According to the researchers, among the 10,254 patients included in the study, 15.3% discontinued and 15.5% switched their DMARD treatment following their initial cardiovascular event. Independent predictors of DMARD discontinuation included a diagnosis of psoriasis, renal disease, hypertension, heart failure, diabetes mellitus, older age and baseline treatment with conventional synthetic DMARDs or non-TNF inhibitor biologic DMARDs. Incidence rates for subsequent cardiovascular events were 75.2 per 1,000 patient years for those receiving TNF-inhibitor biologic DMARDs, 83.6 for conventional synthetic DMARDs and 122.4 for non-TNF-inhibitor biologic DMARDs. The researchers also noted that baseline RA and heart failure were independently associated with increased risk for future cardiovascular events.

“Patients with RA, PsA, or [psoriasis] remain at high risk for a subsequent [cardiovascular] event following an initial [cardiovascular] event,” Sparks and colleagues wrote. “Our study suggests that DMARD therapy for the underlying RA, PsA, or [psoriasis] does not appear to affect the risk for subsequent [cardiovascular] events, and clinicians should carefully consider continuing DMARD therapy as well as appropriate therapies for [cardiovascular] disease.” – by Jason Laday

Disclosure: Sparks reports research grants from the NIH, the Rheumatology Research Foundation and Amgen, as well as consulting fees from Optum. Please see the study for all other authors’ relevant financial disclosures.

    Perspective
    Charles Pritchard

    Charles Pritchard

    We know that patients with inflammatory diseases like RA, PsA and psoriasis are at an increased risk of cardiovascular diseases. Patients with chronic inflammatory diseases have an excess of traditional risk factors and an additional risk associated with chronic inflammation. A recent population-based cohort study reported an adjusted hazard ratio factor of 1.58 (1.46-1.7) for patients with RA compared to a matched cohort.

    These patients have an increased prevalence of hypertension, diabetes, hyperlipidemia and obesity. The high inflammatory burden mediated by proinflammatory cytokines is linked to accelerated atherosclerosis.
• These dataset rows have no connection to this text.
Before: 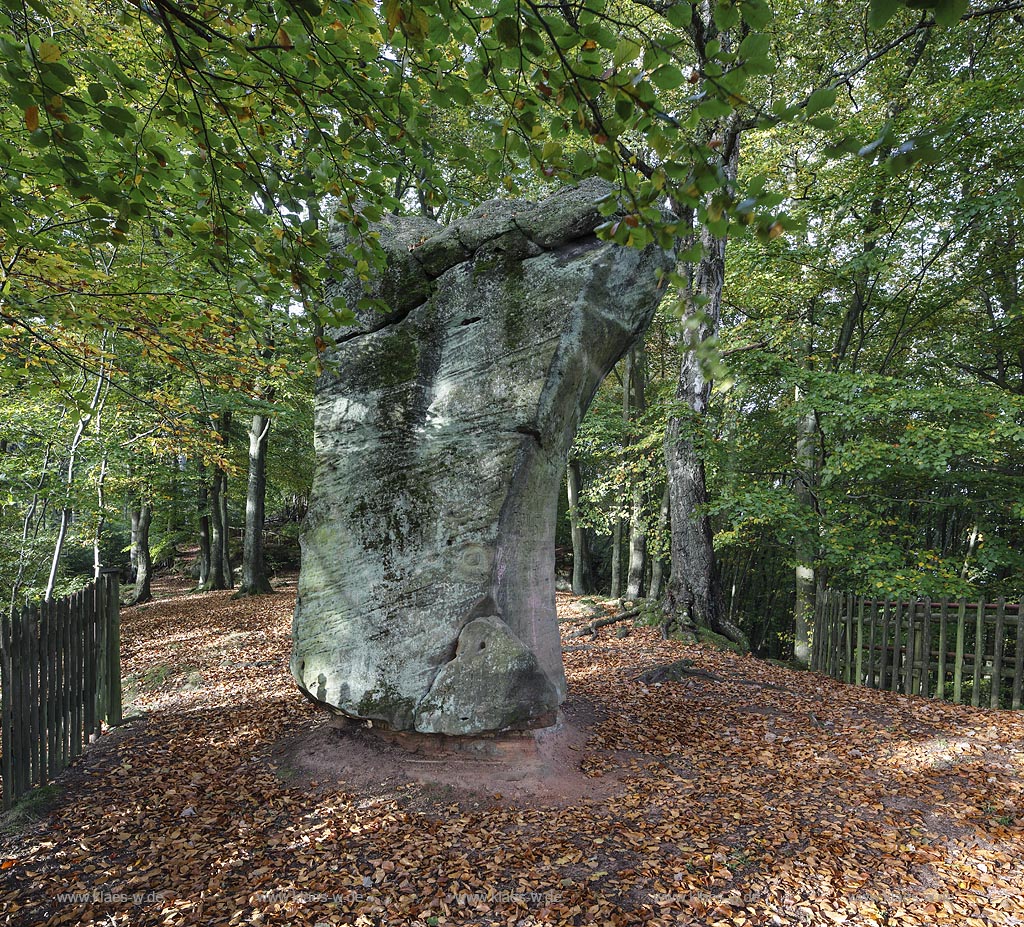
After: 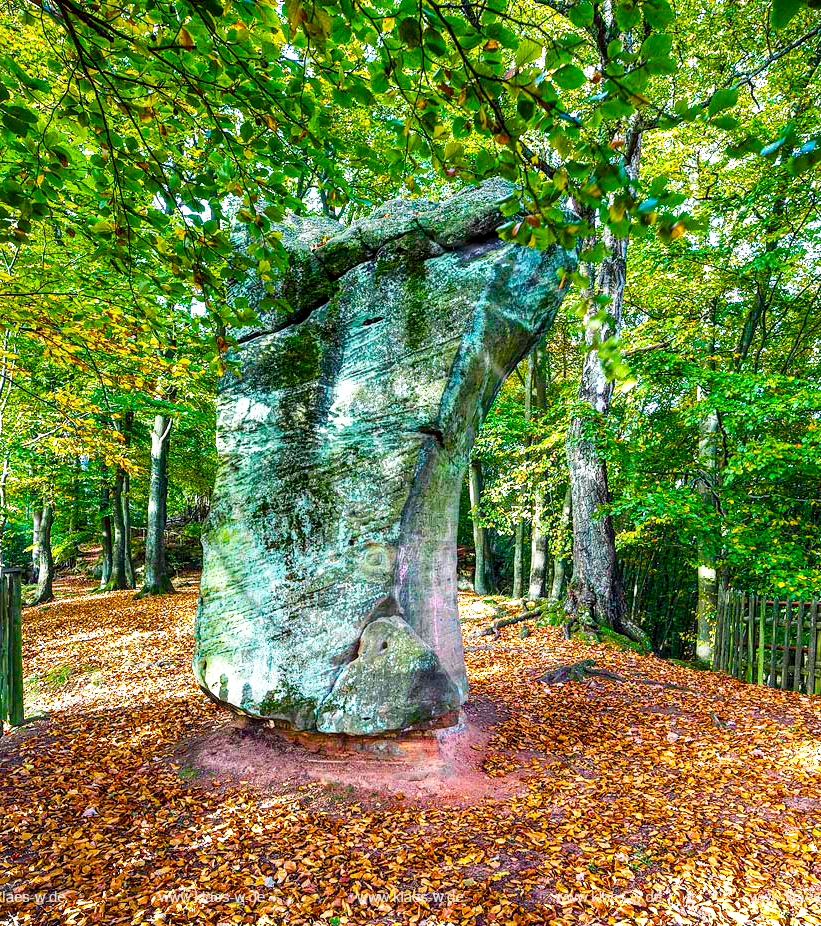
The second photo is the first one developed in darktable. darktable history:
local contrast: detail 142%
crop and rotate: left 9.597%, right 10.195%
contrast brightness saturation: saturation -0.05
base curve: curves: ch0 [(0, 0) (0.088, 0.125) (0.176, 0.251) (0.354, 0.501) (0.613, 0.749) (1, 0.877)], preserve colors none
color balance rgb: linear chroma grading › global chroma 25%, perceptual saturation grading › global saturation 40%, perceptual saturation grading › highlights -50%, perceptual saturation grading › shadows 30%, perceptual brilliance grading › global brilliance 25%, global vibrance 60%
RA, PsA and psoriasis are treated with similar classes of medications including conventional synthetic and biologic DMARDs, some of which may have a cardioprotective effect; for example, methotrexate is associated with reduced cardiovascular risk. However, we have no clear guidance on further management of these inflammatory illnesses in patients who have had a cardiovascular event like myocardial infarction or cerebrovascular accident, or coronary bypass.
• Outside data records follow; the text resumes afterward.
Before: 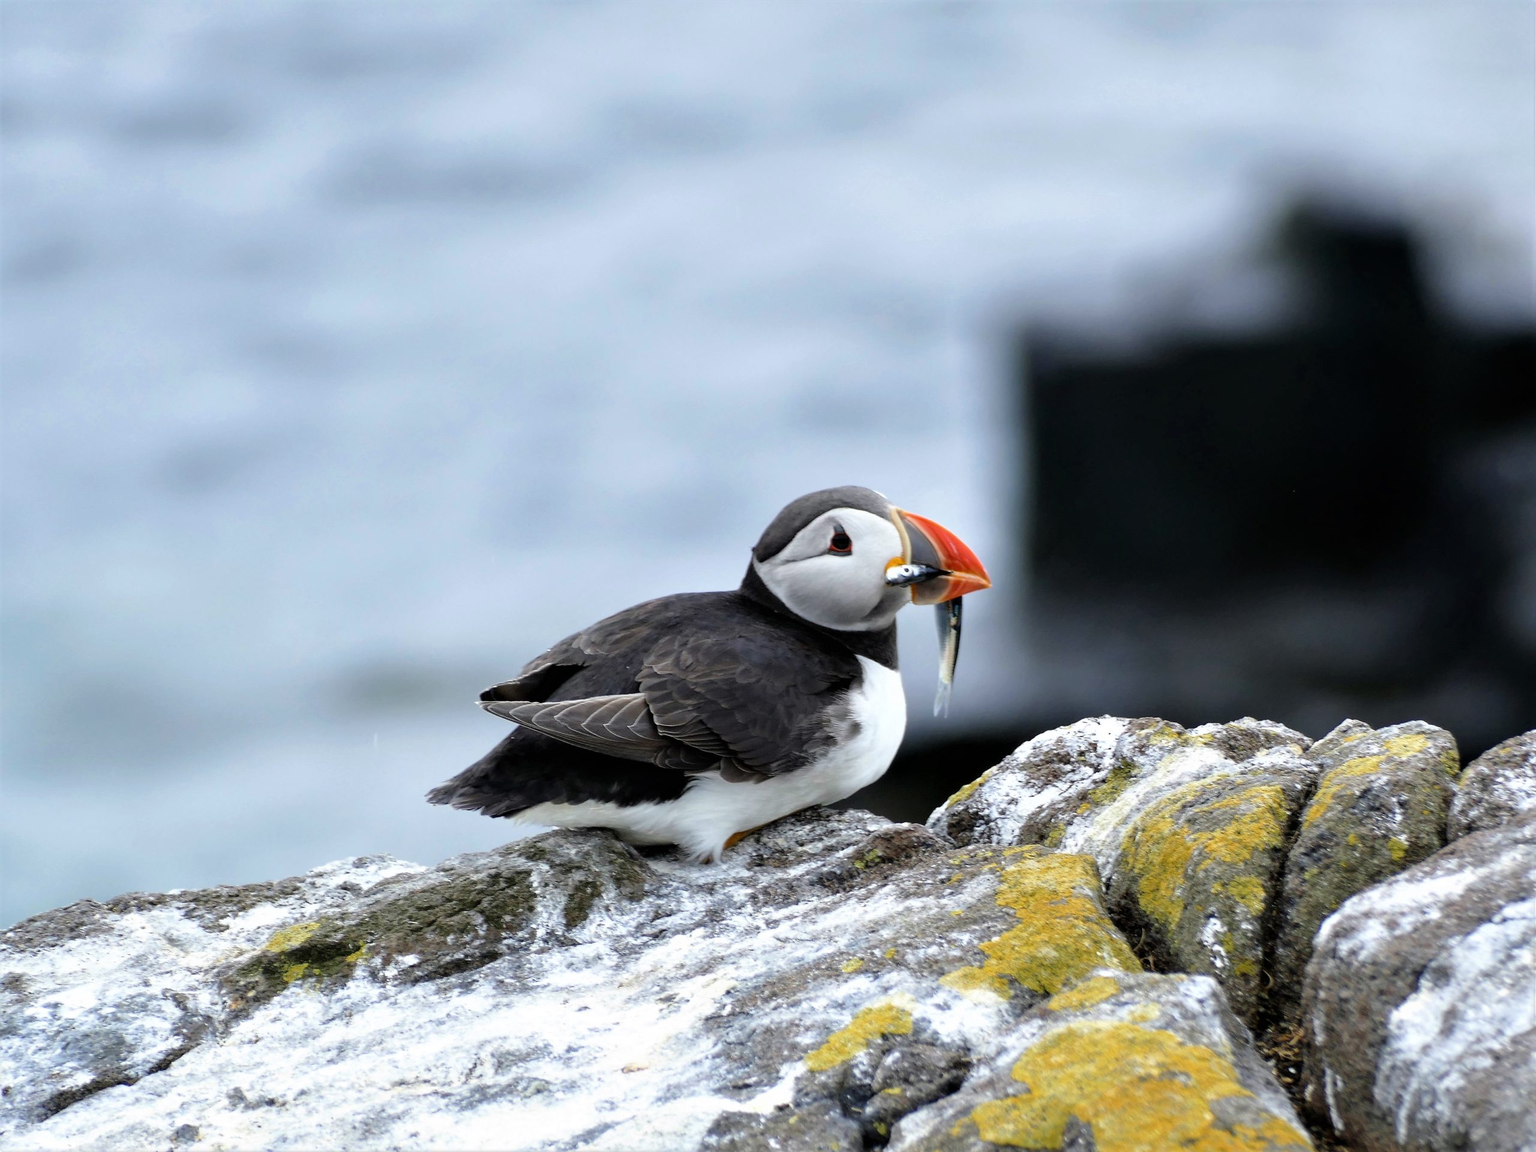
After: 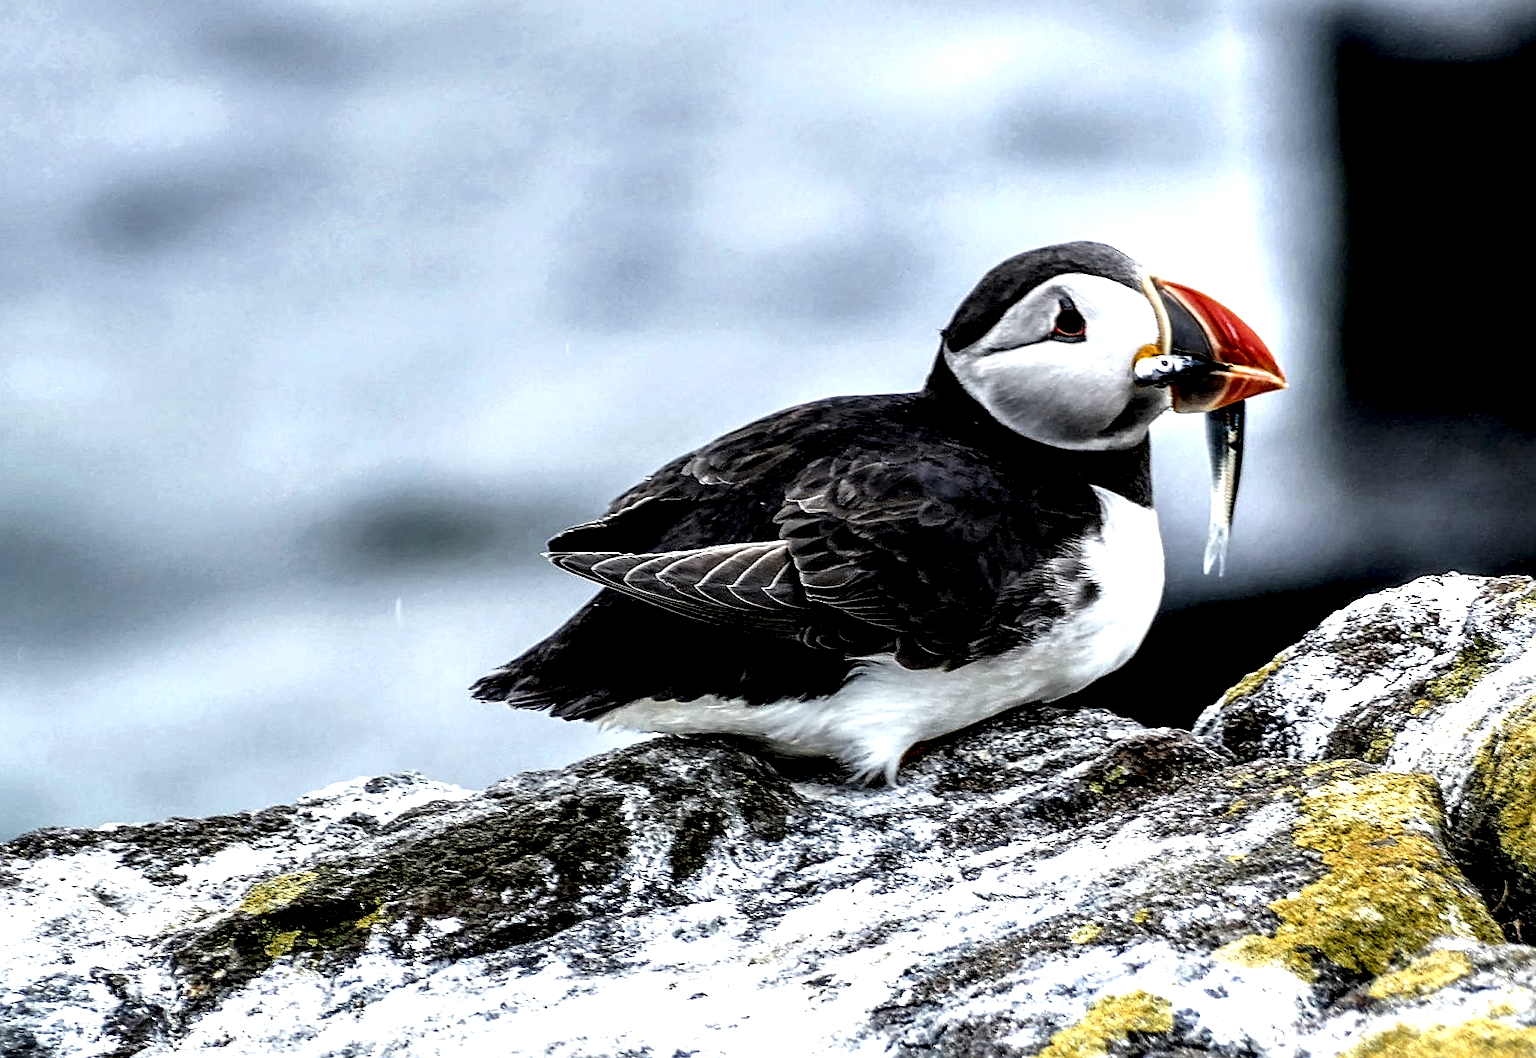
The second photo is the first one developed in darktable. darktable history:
crop: left 6.488%, top 27.668%, right 24.183%, bottom 8.656%
local contrast: highlights 115%, shadows 42%, detail 293%
sharpen: on, module defaults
    The study from Sparks and colleagues looked at a large database of over ten thousand inflammatory disease patients who had had an initial cardiovascular event and followed their claim databases for subsequent cardiovascular events, as well as changes to DMARDs subsequent to the event. The study used MarketScan claims database from January 2006 to June 2015.

    Approximately 15% of patients switched and 15% discontinued DMARDs; however, the baseline rate of these changes in patients who did not have an event was not reported, nor was cardiovascular data specifically on the patients who changed medications. The study was subject to the inherent limitations of claims databases and observational studies. No pattern of DMARD use was associated with a subsequent cardiovascular event. There were no significant differences between classes of DMARDs and subsequent MI, CVA or coronary bypass. The only risk factors for subsequent events were the presence of an RA diagnosis and baseline heart failure.
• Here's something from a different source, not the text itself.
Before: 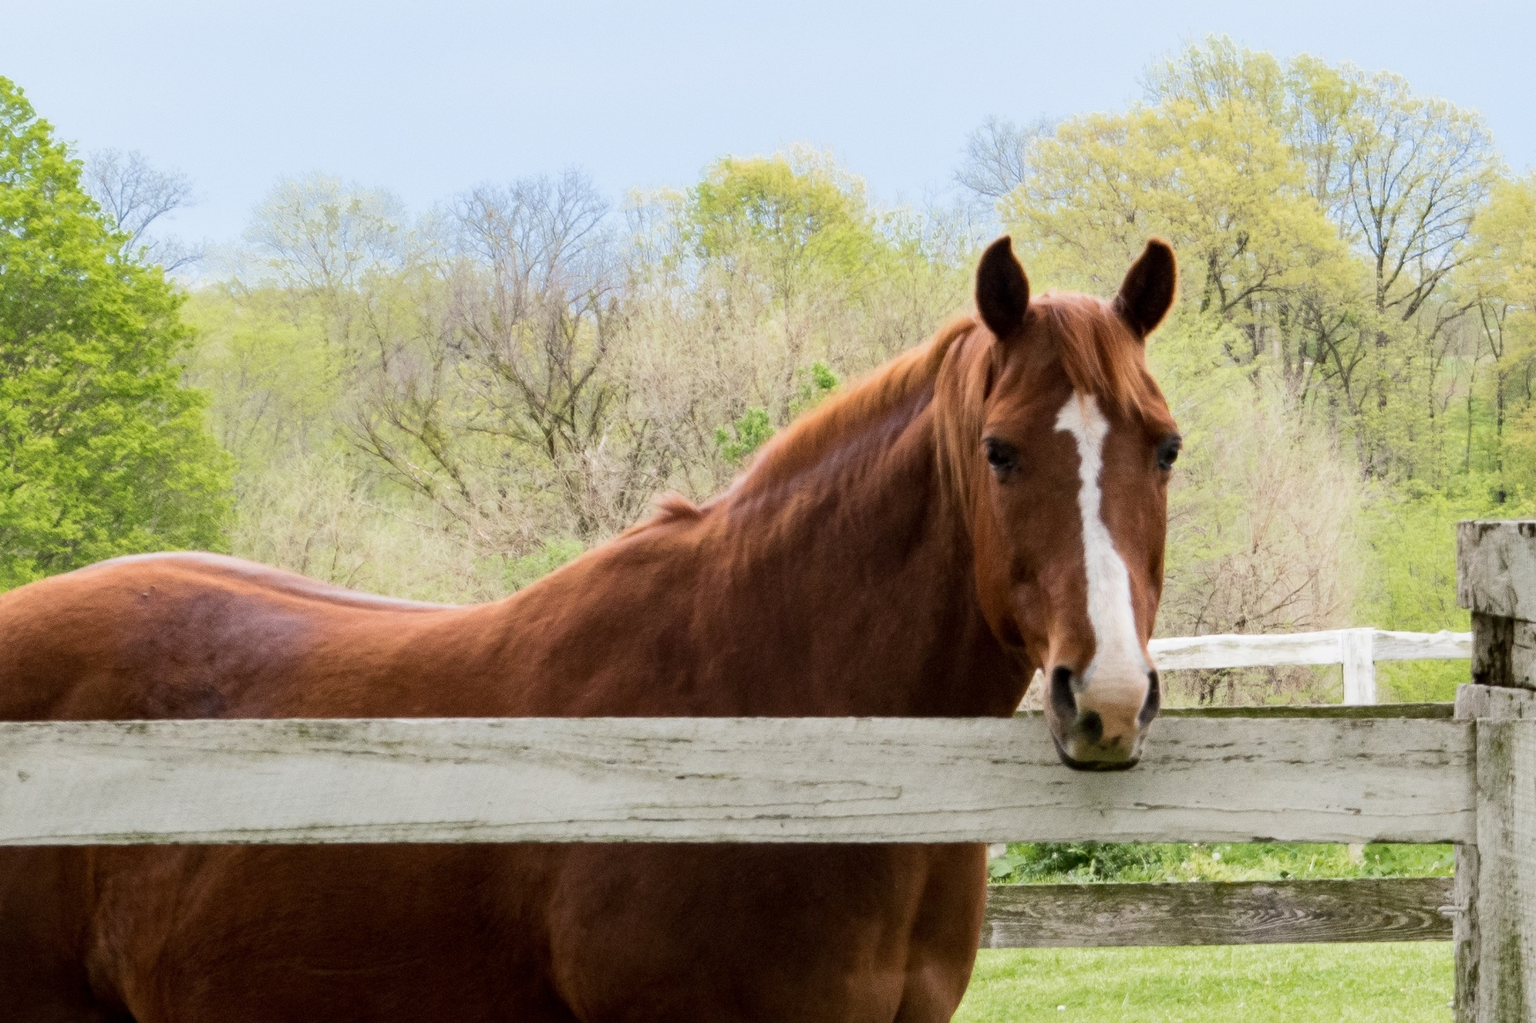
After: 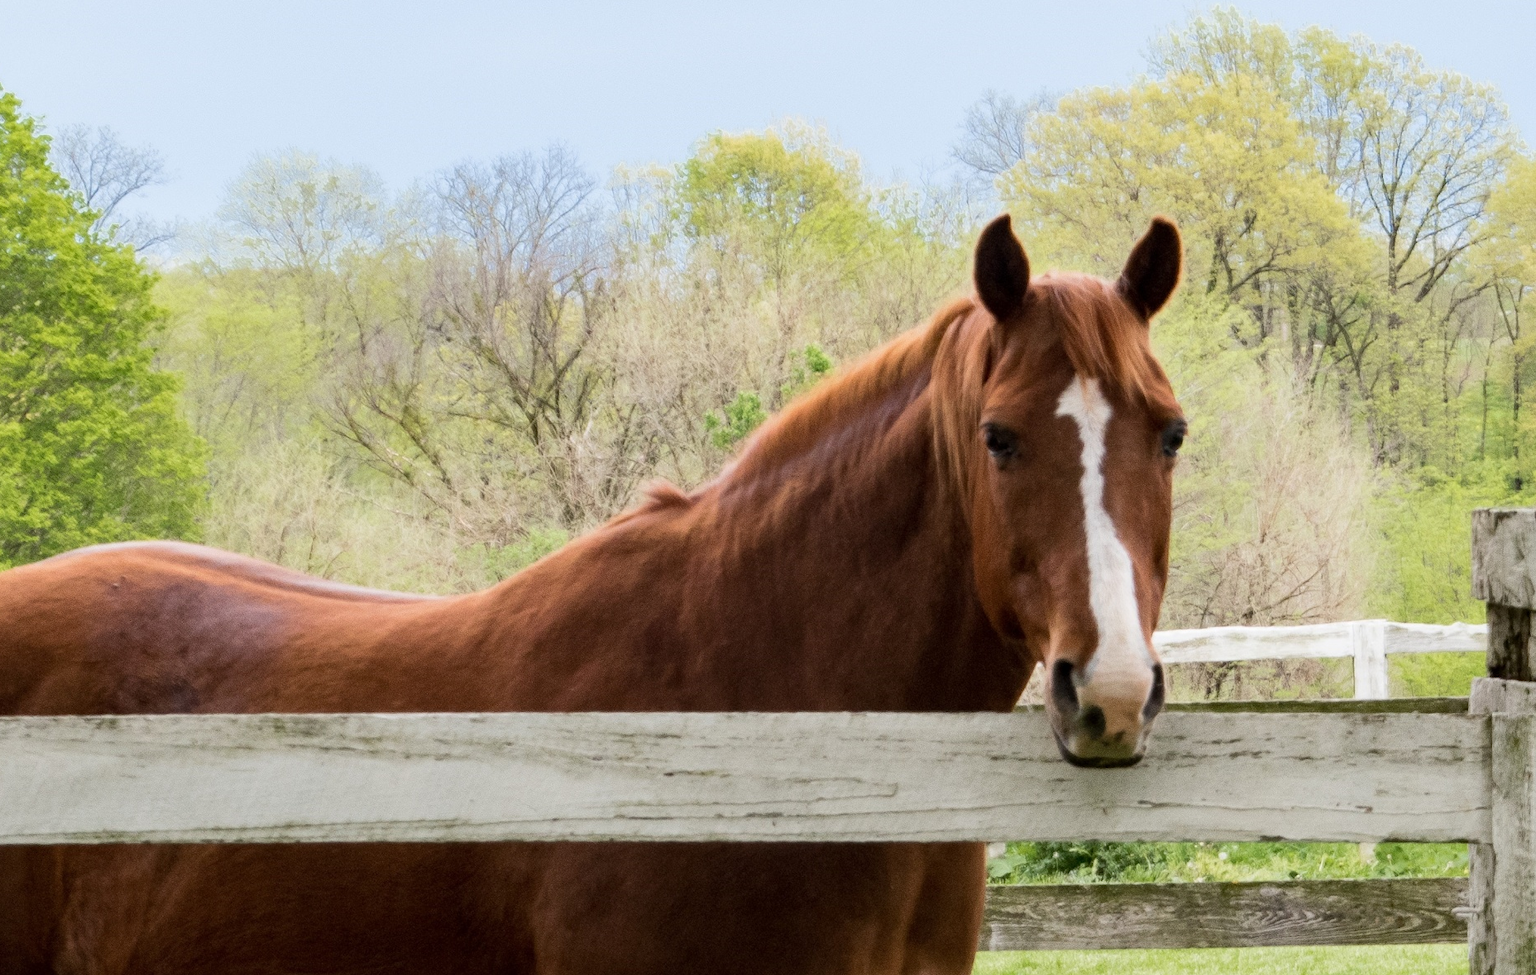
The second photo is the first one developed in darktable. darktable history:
crop: left 2.218%, top 2.843%, right 1.025%, bottom 4.943%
    The importance of this study is that there is now data to suggest continuing a DMARD subsequent to a cardiovascular event does not seem to increase the risk of further events. No specific DMARD class seems to increase cardiovascular events after an MI, CVA or coronary bypass.

    • Charles Pritchard, MD
    • Adjunct clinical associate professor Drexel University School of Medicine Rheumatology Specialty Center Member, Medical Policy Committee United Rheumatology

    Disclosures: Pritchard reports no relevant financial disclosures.